Yes, I do think maturity is setting in amongst television ad sales professionals, though I believe that selling advertising on television is a specialised job and not every salesperson of press advertising or a media buyer or a brand manager can easily slip into the role.

What innovations has Madison achieved in terms of buying or planning for TV? Can you give some illustrations?

The innovations are too numerous to mention here, but some of my personal favourites are:



*Shanti



(India's first daily soap in Hindi in the afternoon, that created afternoon viewing and gave advertisers' an opportunity to reach housewives at a fraction of the cost)



*BPL Player of Week



*Coke New Year Promotion



*Close Shave for Godrej Shaving Cream



*Fairglow Queen of Hearts



*Launch of Maruti Versa on a TV show.



*And some innovative discount structures that work for both the clients and the channels.



*On the Planning side we have evolved an entire new way of thinking that clients love because of its result-orientedness. We call it M:Cube.



Incidentally the Madison internal television operations software which has been in operation for the last four years is called ADWISE. So it is coincidental that you have decided to title your seminar "Adwise" (indiantelevision.com is holding a one-day seminar "AdWise 2002" on TV air time, planning, selling and buying at the Mayfair Rooms in Worli, Mumbai on 22 March).

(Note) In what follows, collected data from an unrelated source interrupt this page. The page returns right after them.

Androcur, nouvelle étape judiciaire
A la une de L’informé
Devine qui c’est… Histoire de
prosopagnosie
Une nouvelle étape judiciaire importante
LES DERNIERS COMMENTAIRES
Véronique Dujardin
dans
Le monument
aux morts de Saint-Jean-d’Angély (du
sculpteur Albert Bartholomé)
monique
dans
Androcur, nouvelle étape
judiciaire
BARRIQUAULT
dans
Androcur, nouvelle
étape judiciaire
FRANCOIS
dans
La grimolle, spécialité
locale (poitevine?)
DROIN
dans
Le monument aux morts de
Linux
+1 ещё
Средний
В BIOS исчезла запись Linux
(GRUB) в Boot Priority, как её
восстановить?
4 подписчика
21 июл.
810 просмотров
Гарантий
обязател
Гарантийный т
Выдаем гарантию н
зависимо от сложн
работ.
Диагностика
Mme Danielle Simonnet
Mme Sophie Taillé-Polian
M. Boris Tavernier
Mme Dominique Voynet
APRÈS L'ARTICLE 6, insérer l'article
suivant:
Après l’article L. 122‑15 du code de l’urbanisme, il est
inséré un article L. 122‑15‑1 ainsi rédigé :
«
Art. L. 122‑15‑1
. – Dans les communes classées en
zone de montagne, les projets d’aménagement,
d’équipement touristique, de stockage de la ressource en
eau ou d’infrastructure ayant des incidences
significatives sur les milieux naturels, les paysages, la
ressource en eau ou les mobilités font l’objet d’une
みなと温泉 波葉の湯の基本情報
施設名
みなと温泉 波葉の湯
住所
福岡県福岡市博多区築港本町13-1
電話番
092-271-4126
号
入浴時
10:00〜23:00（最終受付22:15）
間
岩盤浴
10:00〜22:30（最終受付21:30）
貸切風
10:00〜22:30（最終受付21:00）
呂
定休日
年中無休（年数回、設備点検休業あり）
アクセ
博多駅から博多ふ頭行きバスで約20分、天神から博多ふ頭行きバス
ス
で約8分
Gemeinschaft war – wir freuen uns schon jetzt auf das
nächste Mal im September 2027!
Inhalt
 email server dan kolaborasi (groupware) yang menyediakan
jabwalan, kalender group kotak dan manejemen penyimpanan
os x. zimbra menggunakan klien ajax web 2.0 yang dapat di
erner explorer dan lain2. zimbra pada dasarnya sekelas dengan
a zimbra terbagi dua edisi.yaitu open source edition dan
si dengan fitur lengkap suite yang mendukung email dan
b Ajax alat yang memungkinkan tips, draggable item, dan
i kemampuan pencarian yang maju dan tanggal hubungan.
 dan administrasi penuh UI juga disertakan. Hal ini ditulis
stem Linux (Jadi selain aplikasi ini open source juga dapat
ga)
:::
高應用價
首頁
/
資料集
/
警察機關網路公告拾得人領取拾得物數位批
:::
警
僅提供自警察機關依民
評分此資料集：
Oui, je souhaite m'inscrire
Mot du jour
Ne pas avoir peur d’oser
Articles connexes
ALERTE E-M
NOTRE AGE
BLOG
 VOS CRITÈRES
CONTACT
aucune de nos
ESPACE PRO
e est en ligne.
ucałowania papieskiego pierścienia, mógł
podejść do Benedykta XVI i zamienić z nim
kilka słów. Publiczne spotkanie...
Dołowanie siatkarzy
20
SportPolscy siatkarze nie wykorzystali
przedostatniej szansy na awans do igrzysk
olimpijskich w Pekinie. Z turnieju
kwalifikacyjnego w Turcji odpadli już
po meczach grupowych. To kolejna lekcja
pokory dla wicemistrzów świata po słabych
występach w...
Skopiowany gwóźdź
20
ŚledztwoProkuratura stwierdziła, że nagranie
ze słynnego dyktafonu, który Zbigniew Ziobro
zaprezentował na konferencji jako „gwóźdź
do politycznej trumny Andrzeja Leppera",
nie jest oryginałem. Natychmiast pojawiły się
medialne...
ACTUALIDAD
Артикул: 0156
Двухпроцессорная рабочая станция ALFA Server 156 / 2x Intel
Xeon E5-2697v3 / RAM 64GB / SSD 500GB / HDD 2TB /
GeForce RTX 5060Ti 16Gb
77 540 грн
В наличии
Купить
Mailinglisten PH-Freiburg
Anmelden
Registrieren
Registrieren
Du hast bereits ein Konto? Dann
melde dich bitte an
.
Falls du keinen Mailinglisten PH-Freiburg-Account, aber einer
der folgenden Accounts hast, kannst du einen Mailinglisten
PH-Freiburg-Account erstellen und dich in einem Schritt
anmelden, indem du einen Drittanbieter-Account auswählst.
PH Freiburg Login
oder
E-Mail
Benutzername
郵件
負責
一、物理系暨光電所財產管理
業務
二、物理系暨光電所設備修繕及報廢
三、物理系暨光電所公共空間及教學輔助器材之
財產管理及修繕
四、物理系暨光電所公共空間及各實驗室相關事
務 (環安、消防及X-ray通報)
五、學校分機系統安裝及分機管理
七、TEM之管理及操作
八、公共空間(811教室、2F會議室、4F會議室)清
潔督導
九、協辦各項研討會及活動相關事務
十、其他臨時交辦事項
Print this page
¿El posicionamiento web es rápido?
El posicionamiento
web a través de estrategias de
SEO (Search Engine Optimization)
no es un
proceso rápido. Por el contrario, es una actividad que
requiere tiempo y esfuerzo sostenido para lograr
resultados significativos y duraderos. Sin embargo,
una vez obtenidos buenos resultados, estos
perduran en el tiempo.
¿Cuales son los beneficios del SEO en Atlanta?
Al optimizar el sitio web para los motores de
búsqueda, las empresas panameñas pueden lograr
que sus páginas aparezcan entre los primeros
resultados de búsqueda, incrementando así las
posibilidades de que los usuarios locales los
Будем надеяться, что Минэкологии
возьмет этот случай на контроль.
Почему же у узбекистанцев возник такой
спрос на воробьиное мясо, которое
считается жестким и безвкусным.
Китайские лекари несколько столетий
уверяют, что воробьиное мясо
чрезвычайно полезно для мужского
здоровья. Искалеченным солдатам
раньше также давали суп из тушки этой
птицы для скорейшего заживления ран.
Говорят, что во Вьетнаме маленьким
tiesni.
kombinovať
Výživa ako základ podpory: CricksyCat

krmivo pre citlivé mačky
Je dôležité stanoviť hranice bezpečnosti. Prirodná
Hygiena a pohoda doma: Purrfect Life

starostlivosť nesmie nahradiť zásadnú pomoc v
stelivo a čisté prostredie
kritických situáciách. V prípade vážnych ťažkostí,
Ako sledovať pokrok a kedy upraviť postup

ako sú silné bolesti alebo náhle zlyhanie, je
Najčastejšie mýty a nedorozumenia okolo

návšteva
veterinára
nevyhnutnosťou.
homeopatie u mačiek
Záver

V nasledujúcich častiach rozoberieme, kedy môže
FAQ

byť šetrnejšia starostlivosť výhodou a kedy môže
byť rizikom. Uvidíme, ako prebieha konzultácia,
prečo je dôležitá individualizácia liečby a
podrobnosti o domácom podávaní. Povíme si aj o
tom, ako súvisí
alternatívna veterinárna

Is there enough innovation in television as a promotional medium? What changes do you think will come in over the coming years?



No, there isn't. And as the battle for the advertising rupee gets fiercer, channels will be forced to offer formats and structures that will more directly lead to sales for the advertiser.



Does Madison handle television independent of other media?



When it comes to planning, all media is looked at collectively, but when it comes to buying we have specialists for each medium and even within the medium we have experts for groups, for channels and publications.





How do you rate the performance of Madison Advertising so far?



… and I have miles to go before I sleep!



Are there any aspects, which could do with improvements?



Yes, many and we believe we have to improve by the day, otherwise we are dead.



Do you feel TV ratings are authentic? Why? CPRP, GRP, TRP - where do you think we are headed? What is the right currency?



TRP ratings are the right currency, although channels and producers seem to dislike them. They afford a uniform and comparable benchmark to the buyer. The industry is continuously striving to improve the reliability of the TRP system. It is utopian to expect the TRP system to be 100 per cent accurate. It can never be. It is meant to be a guide of what India watches.

Do you think the TV ad market has deteriorated? Do you expect growth in this sector?

Whilst the efficiency with which television has worked has come down in the last few years, I believe, at even this lower level it continues to be the most cost effective medium and therefore as our advertising volumes grow, it will grow. Perhaps its share of the advertising market, which has risen rapidly in the past, will now grow only marginally.



Do you think the way the market has polarized is good for the business?



The general rule in the market place across most product categories is that there is one very successful player, followed by another one or two and then there are many who just manage to make it.



Do you expect Star Plus to rule the roost? For how long? What is likely to change the leadership position? Who do you think is the most likely candidate to take over as number one - Zee, Sony, Sahara, Sabe?



The Madison view on this is not available for public consumption.



What do you feel is missing in the ad-sales pitch of Sahara and Sabe TV?



It is not easy to topple the leader and late entrants in most markets have a tough time to establish themselves and become profitable at a national level.



How does Madison Advertising rank amongst the media buyers and sellers in India and Asia?



I would like to think - very high!



Is India an important market today in media terms?



Yes, of course!



Who among these is the most innovative - Indian, Asian, European or the US TV?



My knowledge of Asian, European and US TV is not deep enough for me to comment on this aspect.